Every record below should be written out exactly; pictures stay out.

*** Excerpted records Section Begins ***

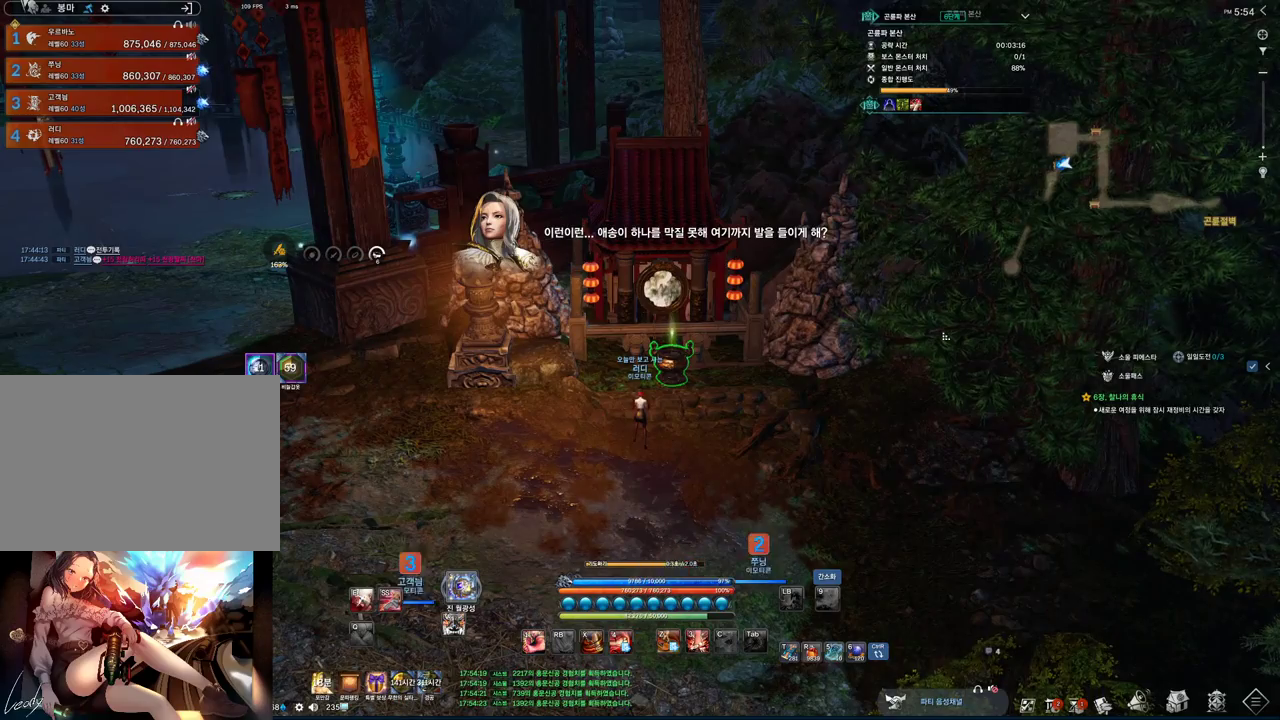
{"keys": [], "mouse": [], "events": [[33, "mouse_left", "up"], [33, "mouse_right", "up"], [166, "alt", "up"]]}
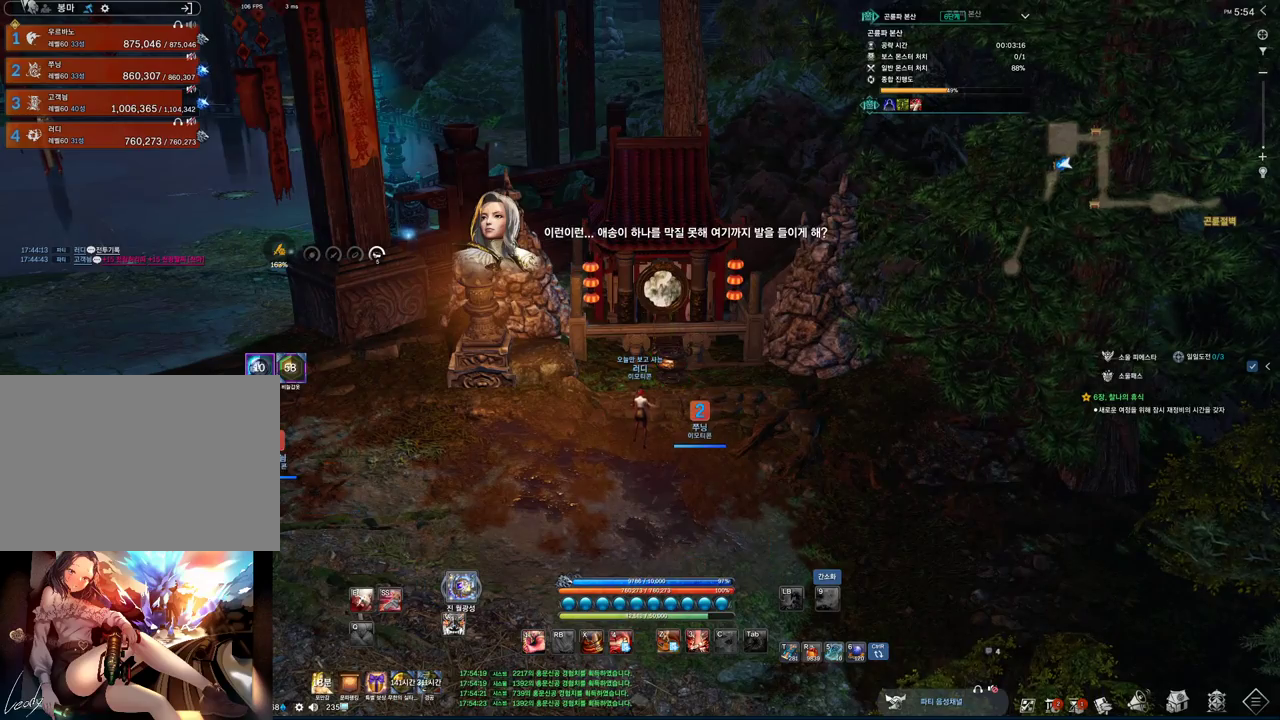
{"keys": [], "mouse": [], "events": []}
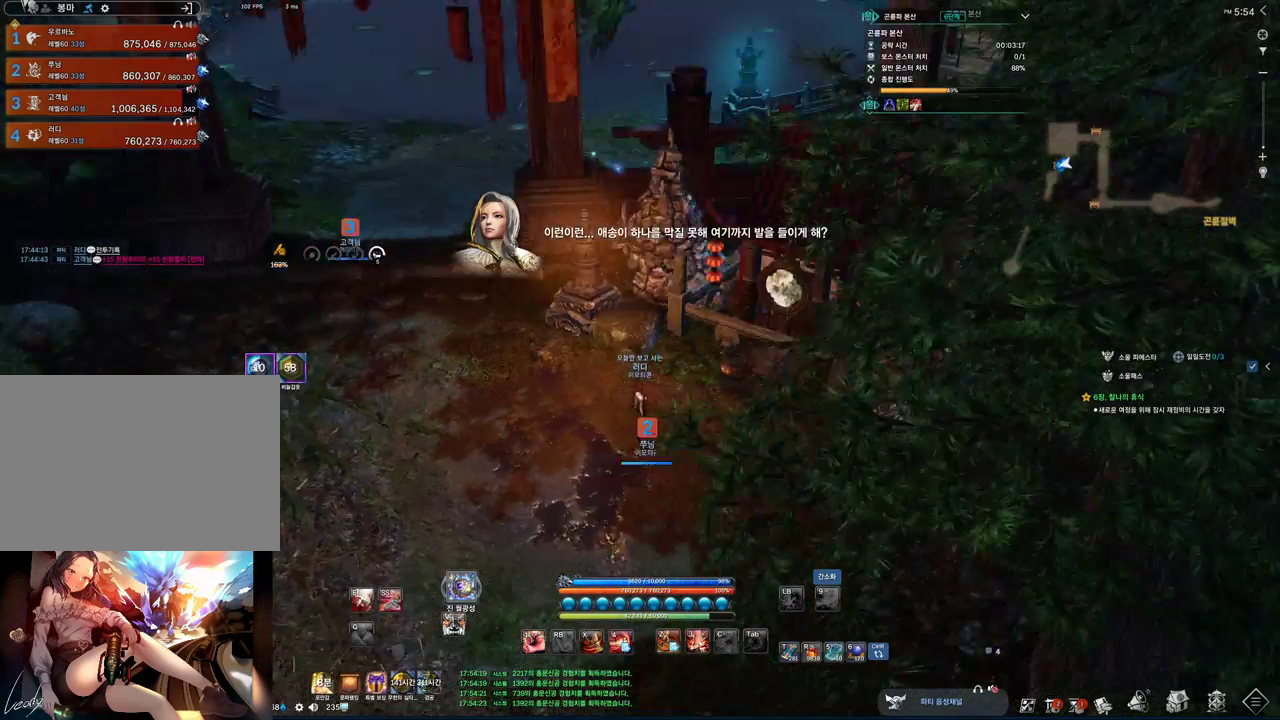
{"keys": ["a"], "mouse": [], "events": [[266, "a", "down"]]}
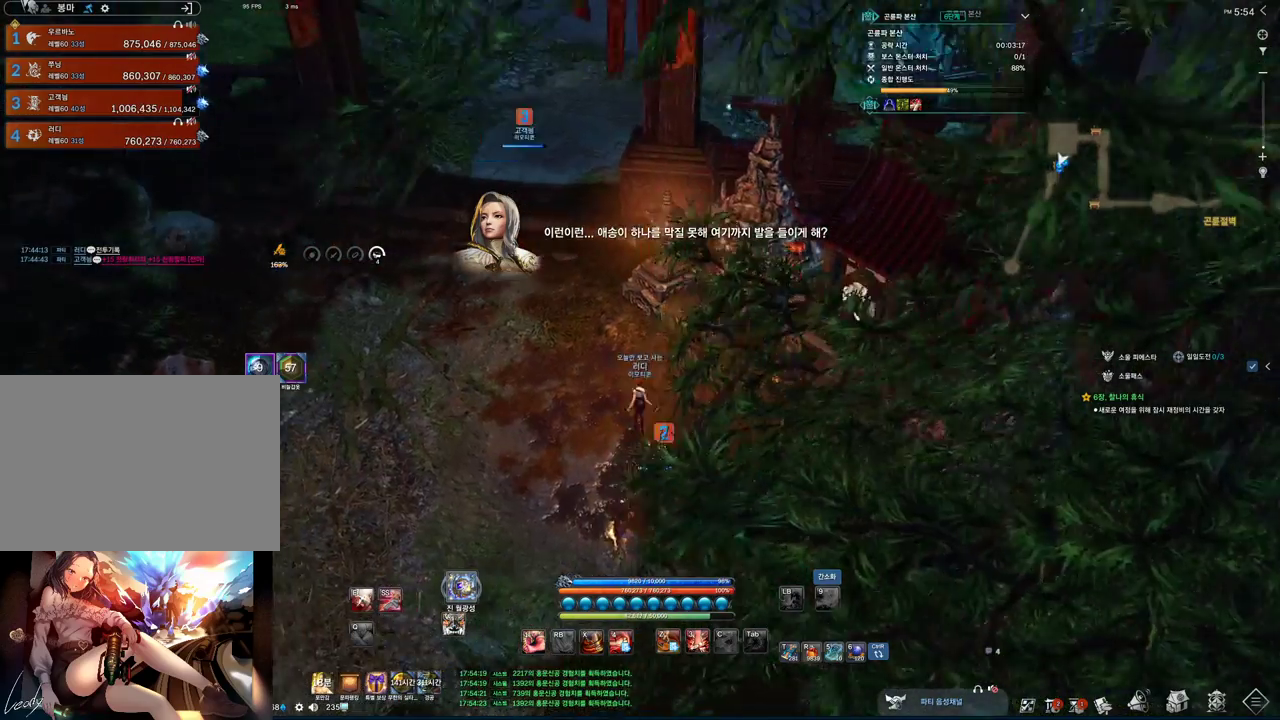
{"keys": ["a", "w"], "mouse": [], "events": [[66, "w", "down"]]}
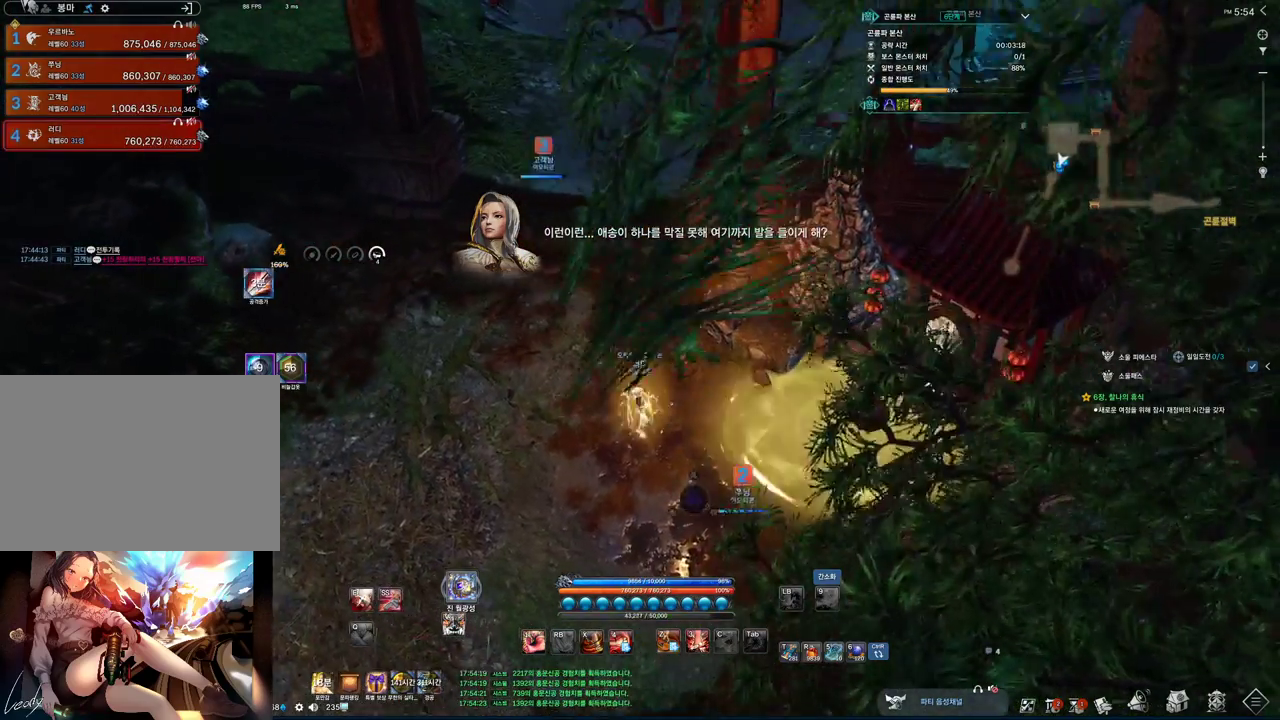
{"keys": ["w"], "mouse": [], "events": [[66, "a", "up"], [100, "space", "down"], [300, "space", "up"]]}
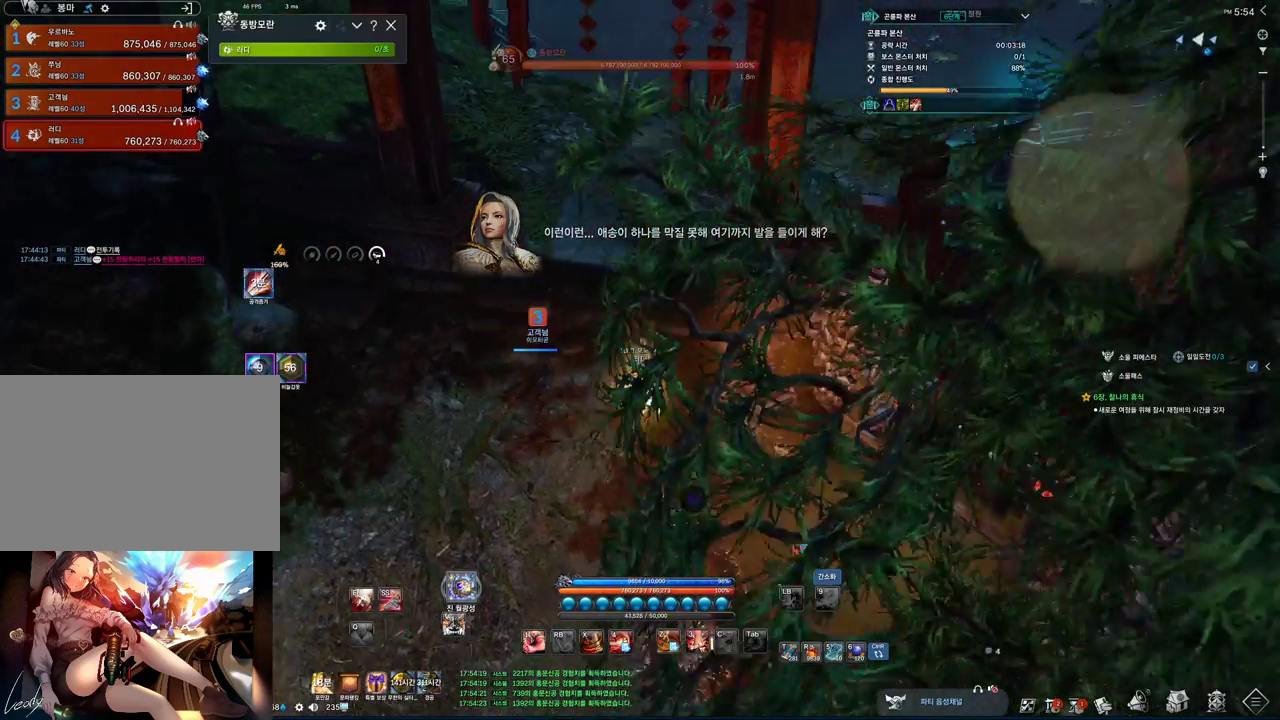
{"keys": ["w"], "mouse": [], "events": []}
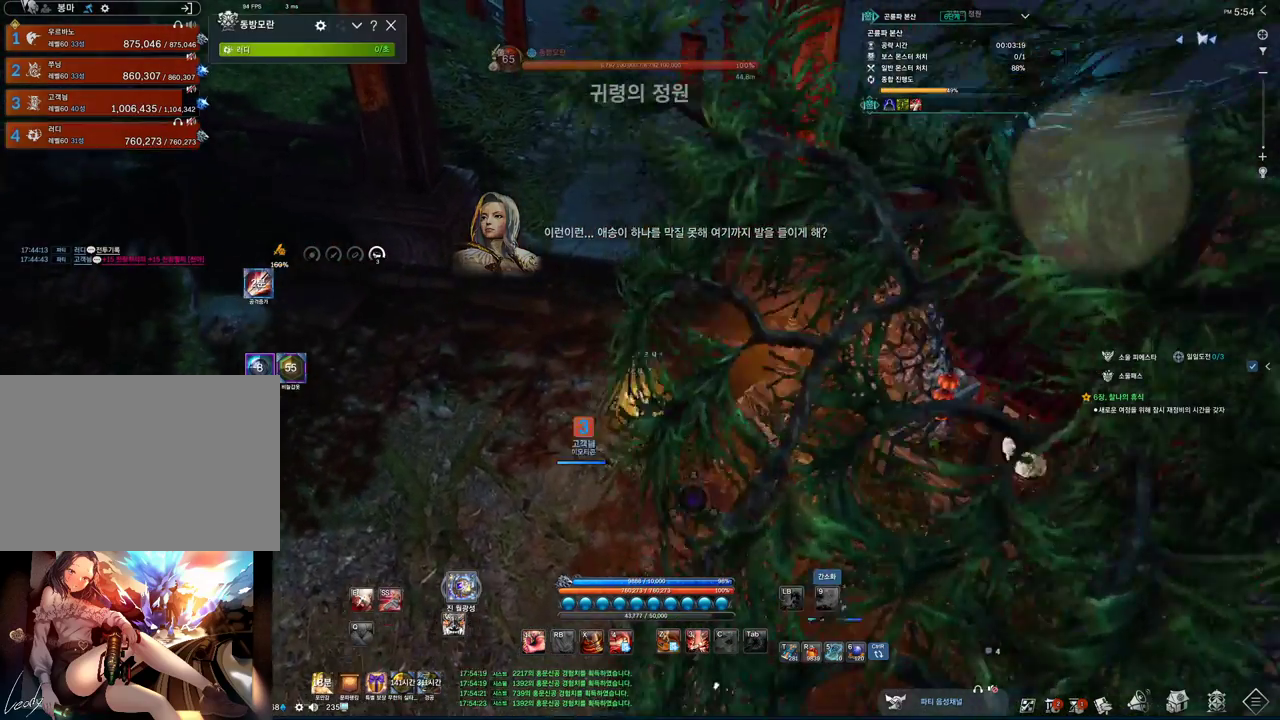
{"keys": ["alt", "w"], "mouse": [], "events": [[166, "alt", "down"]]}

*** Excerpted records Section Ends ***

◆ **Solution for this exercise**:
{"keys": [], "mouse": [], "events": [[33, "mouse_left", "up"], [33, "mouse_right", "up"], [166, "alt", "up"]]}
{"keys": [], "mouse": [], "events": []}
{"keys": ["a"], "mouse": [], "events": [[266, "a", "down"]]}
{"keys": ["a", "w"], "mouse": [], "events": [[66, "w", "down"]]}
{"keys": ["w"], "mouse": [], "events": [[66, "a", "up"], [100, "space", "down"], [300, "space", "up"]]}
{"keys": ["w"], "mouse": [], "events": []}
{"keys": ["alt", "w"], "mouse": [], "events": [[166, "alt", "down"]]}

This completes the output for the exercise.